Case study
Freezing service boundaries before the demo platform gets ideas
Box risked becoming a demo platform that cheats with shared databases and simulator shortcuts. The repo answers by freezing versioned service contracts first, keeping scenarios as overlays, and requiring local validation before substantial runtime code.
Published Apr 6, 2026 · Context window: Phase 0 platform work, 2026
Summary
This project starts from a problem that tends to show up early in demo-platform work: the moment the runtime becomes urgent, the system starts cheating. Shared databases appear, scenarios bypass the service interfaces, and infrastructure gets built faster than the semantics it is supposed to host. The repo answers that by freezing a small service kernel, versioning contracts first, and making local validation the first real milestone. It is slower at the start, but it is also harder to accidentally ruin.
Context
box is deliberately small in scope. The initial service set is fixed to
party-service, catalog-service, and transaction-service. Scenario packs
such as hotdog-stand and it-consultancy are meant to vary business context
without turning the platform into a generic canonical model for every possible
industry.
The repo already mirrors conventions used elsewhere under /projects/dev:
Python tooling with uv, Makefile-driven verification, ADRs, repo-scoped
agent guidance, and a layout that separates infra, platform composition,
contracts, packages, and scenarios.
Problem
The ADR names the failure modes directly: shared-database coupling, scenario logic bypassing business interfaces, infra work outrunning service semantics, and over-modeling “all businesses” into a swamp of abstractions.

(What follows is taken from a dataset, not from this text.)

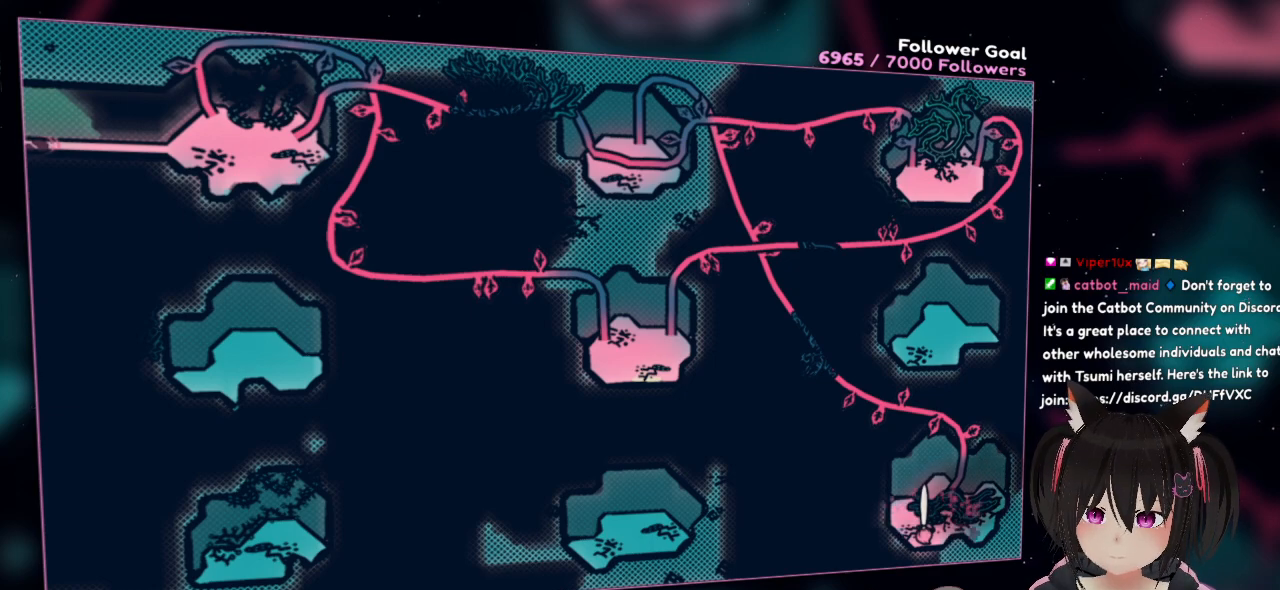
{"buttons": ["R2"], "left_stick": "center", "right_stick": "center", "events": []}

Those are ordinary failures in this kind of project because the fastest path to an impressive demo is usually also the path that destroys replacement testing and service credibility later.
Constraints
- The first service set had to stay fixed instead of expanding into a vague platform ambition.
- Every service had to own its own persistence.
- Contracts needed to live under
contracts/<service>/and version independently. - Scenario packs had to stay as overlays rather than becoming the platform’s canonical enterprise model.
- The simulator was required to validate payloads against the same contracts the services consume.
- Terraform, Talos, and Flux scaffolding had to stay separate from application and scenario code.
Options considered
The repo is clearer here than most. The ADR and product vision reject several tempting shortcuts in plain language.
- Start by building services and let contracts emerge from implementation. That would feel faster, but it would also make the early service boundaries hard to trust because they would mostly describe whatever happened to get built first.
- Build a broad canonical business model so the platform can fit any scenario. The repo rejects this as a non-goal for Phase 0. It is not trying to model every business correctly.
- Let the simulator write directly to service databases for easier demos. The ADR explicitly rejects this because it would bypass the very interfaces the platform is supposed to demonstrate.
- The chosen direction was a contract-first kernel with local validation, scenario overlays, and service replacement credibility treated as the initial goal.
What was built
Phase 0 established the repository scaffold, the architecture ADR, sprintctl and
kctl workflow artifacts, three initial service contracts, two scenario packs,
and shared validation tooling in packages/contract_kit/ and
packages/scenario_sdk/.
The interesting part is what was deliberately left out. The repo does not claim to have a finished runtime. Instead, it aims to prove that mocked or seeded payloads validate against the declared contracts before the services or simulator become large enough to pressure those contracts into irrelevance.
How it held up
So far the evidence is intentionally modest. Phase 0 is described as complete, there is a local validation CLI, pytest coverage, and contract plus scenario content that can be checked before any major service implementation exists.
That is useful, but it is also partial. The repo does not yet support strong claims about runtime behavior because the three-service kernel and simulator are still future phases. The honest reading is that the design discipline exists and the runtime proof is still to come.
One architectural point is still not fully closed: the reviewed material shows NATS JetStream in the local stack, but not clearly enough to treat it as a settled long-term eventing choice rather than a Phase 0 convenience.
Trade-offs and limits
This approach is slower at the point where many teams would want to show a live demo. Writing contracts and validation before service behavior feels deliberate in the least glamorous way.
The repo is also still early. There are only two visible commits so far: the initial scaffold and a publish-state record. That matches the written phase status. It does not leave much room to pretend there is more operational proof than there really is.
What I’d change
The next meaningful step is to build the reference FastAPI services and keep the contract discipline intact while the runtime gets real. If the boundary survives that pressure, the case for the approach gets much stronger.
I would also add contract-compatibility checks sooner rather than later. The ADR already names that follow-up, and it is the kind of thing that is easy to support in principle and slightly less fun once several versions already exist.